Task instructions
a) In the 1859 newspaper report on the new diggings, in what direction from Six-Mile Canyon did the informant cross the hills?
b) Transcribe the part of the 1859 newspaper report on the new diggings between "I am sorry for" and "in that direction.", inclusive.
c) Go on with the 1859 newspaper report on the new diggings, picking up after its last sentence.

Excerpted text
↓

The Record-Union newspaper of November 2, 1859, contained the following:
The tide is beginning to ebb slowly back. Parties of prospectors who went out yesterday and the day before are returning from the new diggings. I should think a dozen or fifteen have returned.
I am sorry for some of these mines, and those who have founded their hopes upon them, but they do not appear to realize the anticipations of their friends. In sober truth, no one seems to have found the exact locality. I have conversed with a reliable person who hunted for them up hill and down dale, a day and a half, and not only lost the scent, but got away from every trace of gold. He says, after crossing the hills northeast from Six-Mile Canyon, he entered upon a rugged country, where there was no quartz and where there was none of the other gold-bearing signs existing. He met or saw in all, nearly a hundred persons looking for new diggings, but could not hear of anyone who had struck them. There were reports that the real spot lies somewhere across the Carson River, in a direction southeast from here, and parties have gone in that direction.

↑

Data extract
↓

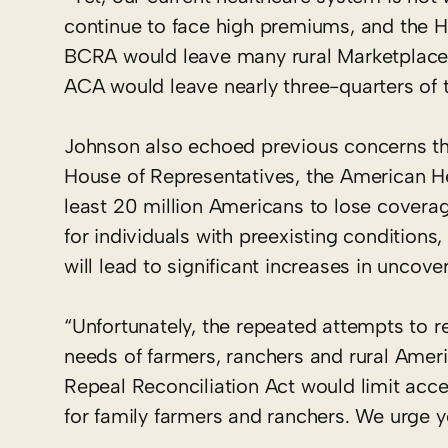
continue to face high premiums, and the H
BCRA would leave many rural Marketplaces 
ACA would leave nearly three-quarters of t
Johnson also echoed previous concerns tha
House of Representatives, the American He
least 20 million Americans to lose coverag
for individuals with preexisting conditions
will lead to significant increases in uncov
“Unfortunately, the repeated attempts to 
needs of farmers, ranchers and rural Amer
Repeal Reconciliation Act would limit acce
for family farmers and ranchers. We urge y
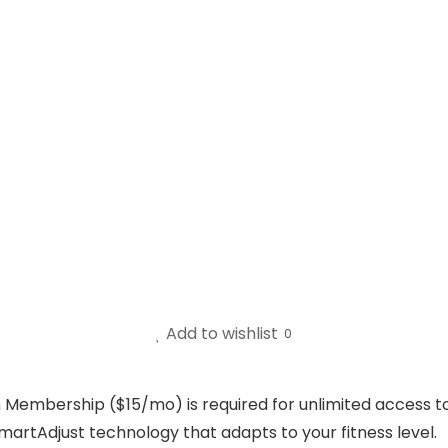
Add to wishlist
0
in Membership ($15/mo) is required for unlimited access to
martAdjust technology that adapts to your fitness level.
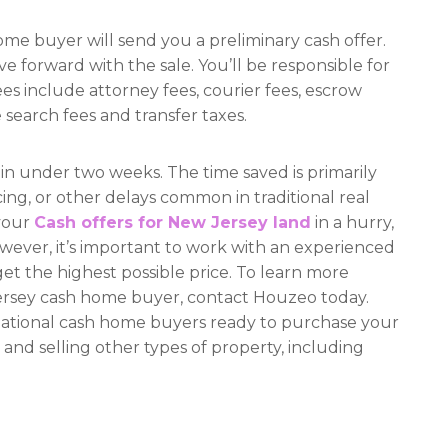
ome buyer will send you a preliminary cash offer.
ove forward with the sale. You’ll be responsible for
ees include attorney fees, courier fees, escrow
 search fees and transfer taxes.
 in under two weeks. The time saved is primarily
cing, or other delays common in traditional real
 your
Cash offers for New Jersey land
in a hurry,
wever, it’s important to work with an experienced
get the highest possible price. To learn more
Jersey cash home buyer, contact Houzeo today.
 national cash home buyers ready to purchase your
 and selling other types of property, including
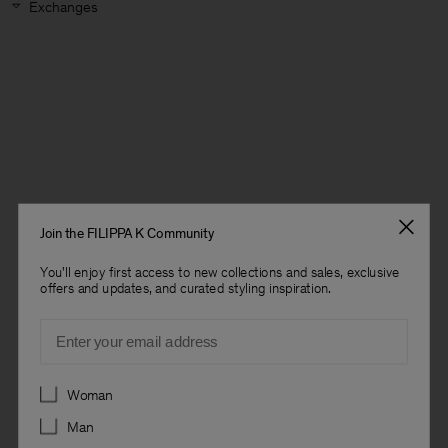
Exchanges
Join the FILIPPA K Community
You'll enjoy first access to new collections and sales, exclusive
offers and updates, and curated styling inspiration.
Email
Preferences
Woman
Man
Man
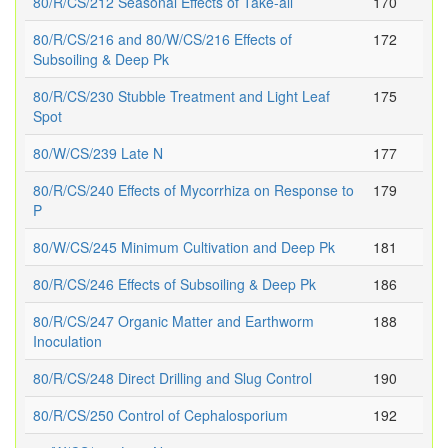
80/R/CS/212 Seasonal Effects of Take-all
170
80/R/CS/216 and 80/W/CS/216 Effects of
172
Subsoiling & Deep Pk
80/R/CS/230 Stubble Treatment and Light Leaf
175
Spot
80/W/CS/239 Late N
177
80/R/CS/240 Effects of Mycorrhiza on Response to
179
P
80/W/CS/245 Minimum Cultivation and Deep Pk
181
80/R/CS/246 Effects of Subsoiling & Deep Pk
186
80/R/CS/247 Organic Matter and Earthworm
188
Inoculation
80/R/CS/248 Direct Drilling and Slug Control
190
80/R/CS/250 Control of Cephalosporium
192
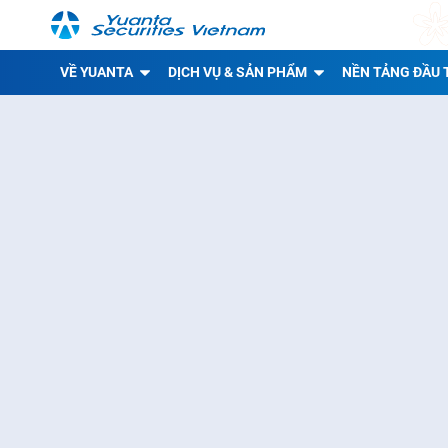
VỀ YUANTA
DỊCH VỤ & SẢN PHẨM
NỀN TẢNG ĐẦU 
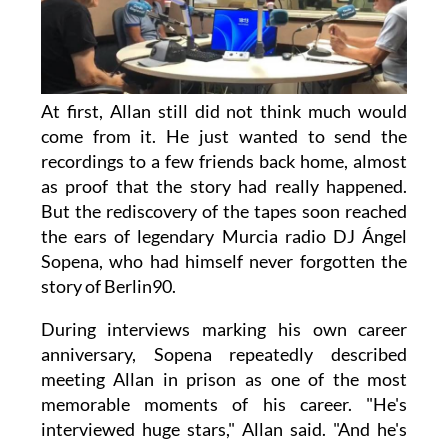
At first, Allan still did not think much would
come from it. He just wanted to send the
recordings to a few friends back home, almost
as proof that the story had really happened.
But the rediscovery of the tapes soon reached
the ears of legendary Murcia radio DJ Ángel
Sopena, who had himself never forgotten the
story of Berlin90.
During interviews marking his own career
anniversary, Sopena repeatedly described
meeting Allan in prison as one of the most
memorable moments of his career. "He's
interviewed huge stars," Allan said. "And he's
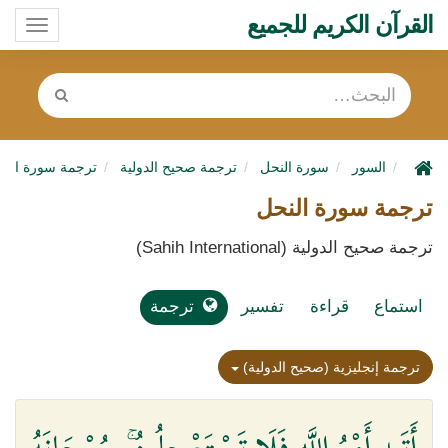
القرآن الكريم للجميع
oggle
ation
رجمة سورة النحل
ترجمة صحيح الدولية
سورة النحل
السور
ترجمة سورة النحل
ترجمة صحيح الدولية (Sahih International)
ترجمة
تفسير
قراءة
استماع
ترجمة إنجليزية (صحيح الدولية)
أَتَىٰ أَمْرُ اللَّهِ فَلَا تَسْتَعْجِلُوهُ ۚ سُبْحَانَهُ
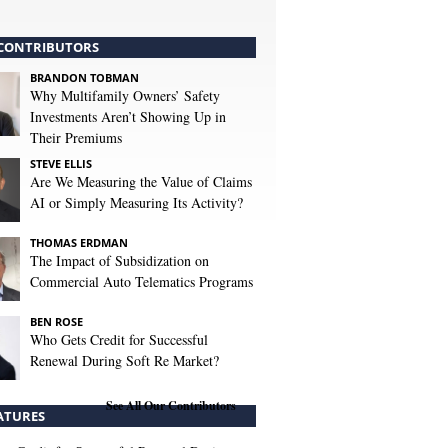
CONTRIBUTORS
BRANDON TOBMAN
Why Multifamily Owners’ Safety
Investments Aren’t Showing Up in
Their Premiums
STEVE ELLIS
Are We Measuring the Value of Claims
AI or Simply Measuring Its Activity?
THOMAS ERDMAN
The Impact of Subsidization on
Commercial Auto Telematics Programs
BEN ROSE
Who Gets Credit for Successful
Renewal During Soft Re Market?
See All Our Contributors
ATURES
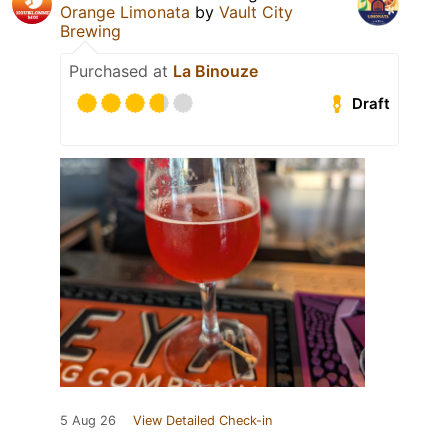
Orange Limonata
by
Vault City
Brewing
Purchased at
La Binouze
Draft
5 Aug 26
View Detailed Check-in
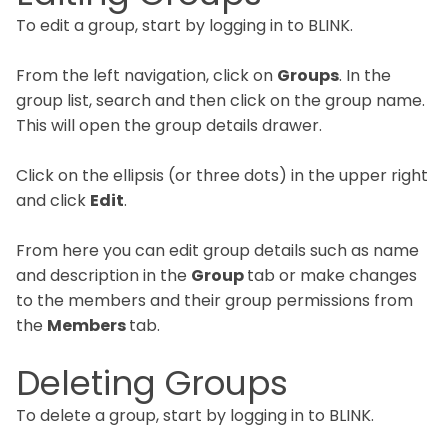
To edit a group, start by logging in to BLINK.
From the left navigation, click on
Groups
. In the
group list, search and then click on the group name.
This will open the group details drawer.
Click on the ellipsis (or three dots) in the upper right
and click
Edit
.
From here you can edit group details such as name
and description in the
Group
tab or make changes
to the members and their group permissions from
the
Members
tab.
Deleting Groups
To delete a group, start by logging in to BLINK.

↑

Answers for the tasks
a) Northeast.

b)
I am sorry for some of these mines, and those who have founded their hopes upon them, but they do not appear to realize the anticipations of their friends. In sober truth, no one seems to have found the exact locality. I have conversed with a reliable person who hunted for them up hill and down dale, a day and a half, and not only lost the scent, but got away from every trace of gold. He says, after crossing the hills northeast from Six-Mile Canyon, he entered upon a rugged country, where there was no quartz and where there was none of the other gold-bearing signs existing. He met or saw in all, nearly a hundred persons looking for new diggings, but could not hear of anyone who had struck them. There were reports that the real spot lies somewhere across the Carson River, in a direction southeast from here, and parties have gone in that direction.

c)
The general belief appears to be that the new mines are a humbug of the first water. Nevertheless, I have this evening met and conversed with a man who professes to have come directly from the spot; his name is J. Clark, formerly of Placerville, California, and of late engaged in trading ventures to Ragtown and vicinity. He tells a moderate story and relates with an air of truthfulness what he professes to have himself seen. Instead of lumps, nuggets and chispas, his discourse is of surface prospects yielding 10 cents to the pan, which is not enough, I fear, to satisfy the restless craving of the excited fortune-hunters. Ragtown, as all of you readers may not be aware, is about seventy miles in a northeasterly direction from this place, on the edge of the Great Desert, and is the first trading post that is reached by the overland emigration after crossing that “melancholy waste” and arriving on the frontier settlements of our State. This side of Ragtown are still two other deserts which the emigrants have to cross before reaching the Carson Valley proper.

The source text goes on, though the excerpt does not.